Kerry was returning to Washington after visiting Afghanistan, Myanmar, Australia and the Solomon Islands when his plane broke down at Hawaii’s Hickman Air Force Base.
He had stopped for a day in Hawaii where he delivered a speech on increased U.S. interests in Asia and the Pacific region.
“Finally some frequent flyer miles!” Kerry said on hearing the news that he would have to catch a commercial flight along with his staff and a traveling press corps.
Kerry has often expressed frustration with his aging plane, which has previously run into technical problems during his global travels that has made him one of the most traveled U.S. secretaries of state.

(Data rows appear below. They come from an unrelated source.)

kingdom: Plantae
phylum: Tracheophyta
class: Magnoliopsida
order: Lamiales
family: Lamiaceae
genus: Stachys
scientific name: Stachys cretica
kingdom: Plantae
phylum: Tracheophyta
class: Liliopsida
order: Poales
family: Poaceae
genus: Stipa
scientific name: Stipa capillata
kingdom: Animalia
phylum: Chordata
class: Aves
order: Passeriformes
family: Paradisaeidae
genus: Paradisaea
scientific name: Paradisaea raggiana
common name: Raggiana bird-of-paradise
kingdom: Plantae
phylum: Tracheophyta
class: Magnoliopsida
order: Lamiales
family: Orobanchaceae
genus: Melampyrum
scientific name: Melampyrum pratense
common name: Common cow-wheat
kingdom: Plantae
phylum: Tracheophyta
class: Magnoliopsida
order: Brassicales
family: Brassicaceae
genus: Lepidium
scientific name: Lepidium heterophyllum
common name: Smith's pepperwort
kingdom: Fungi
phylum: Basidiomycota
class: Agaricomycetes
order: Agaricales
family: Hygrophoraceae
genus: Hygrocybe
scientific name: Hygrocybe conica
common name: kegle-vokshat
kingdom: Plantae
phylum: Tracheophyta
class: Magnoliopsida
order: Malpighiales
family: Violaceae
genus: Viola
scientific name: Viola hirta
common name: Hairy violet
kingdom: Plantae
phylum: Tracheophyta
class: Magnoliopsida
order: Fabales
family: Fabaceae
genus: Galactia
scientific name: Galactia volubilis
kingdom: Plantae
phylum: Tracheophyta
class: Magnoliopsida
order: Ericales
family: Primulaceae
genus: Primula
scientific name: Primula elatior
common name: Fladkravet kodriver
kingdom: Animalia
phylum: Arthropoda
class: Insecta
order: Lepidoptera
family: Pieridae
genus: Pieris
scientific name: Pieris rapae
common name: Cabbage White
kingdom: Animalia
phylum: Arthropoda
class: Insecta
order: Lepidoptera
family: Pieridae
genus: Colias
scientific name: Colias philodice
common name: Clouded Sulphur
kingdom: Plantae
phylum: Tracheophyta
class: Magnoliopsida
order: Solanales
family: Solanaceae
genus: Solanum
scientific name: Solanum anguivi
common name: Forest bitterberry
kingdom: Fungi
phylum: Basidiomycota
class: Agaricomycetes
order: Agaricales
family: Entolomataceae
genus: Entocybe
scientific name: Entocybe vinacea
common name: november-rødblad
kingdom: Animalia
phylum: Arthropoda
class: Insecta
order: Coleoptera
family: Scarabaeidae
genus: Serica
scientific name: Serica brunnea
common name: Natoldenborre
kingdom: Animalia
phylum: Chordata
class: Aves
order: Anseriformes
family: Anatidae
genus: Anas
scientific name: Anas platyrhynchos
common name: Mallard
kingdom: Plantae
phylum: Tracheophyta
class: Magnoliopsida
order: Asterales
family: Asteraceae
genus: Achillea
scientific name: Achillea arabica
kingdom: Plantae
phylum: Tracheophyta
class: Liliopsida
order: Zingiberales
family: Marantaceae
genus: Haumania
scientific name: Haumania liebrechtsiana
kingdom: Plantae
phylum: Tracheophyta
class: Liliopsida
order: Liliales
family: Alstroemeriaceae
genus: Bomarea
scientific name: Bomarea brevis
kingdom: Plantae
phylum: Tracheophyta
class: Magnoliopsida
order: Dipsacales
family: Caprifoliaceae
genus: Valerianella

While waiting for his flight, Kerry received a briefing from U.S. Navy Admiral Samuel Locklear, commander of the U.S. Pacific Command, and spoke with several administration and foreign officials, according to a spokesman.
Since assuming office in Feb. 1, 2013, Kerry has juggled priorities amid a virtually non-stop travel schedule that has left many around him often exasperated and exhausted.
He has already overtaken his predecessor Hillary Clinton in his first year as America’s top diplomat, clocking up 519,136 miles (835,468 km) to 51 countries in 239 days, according to State Department figures.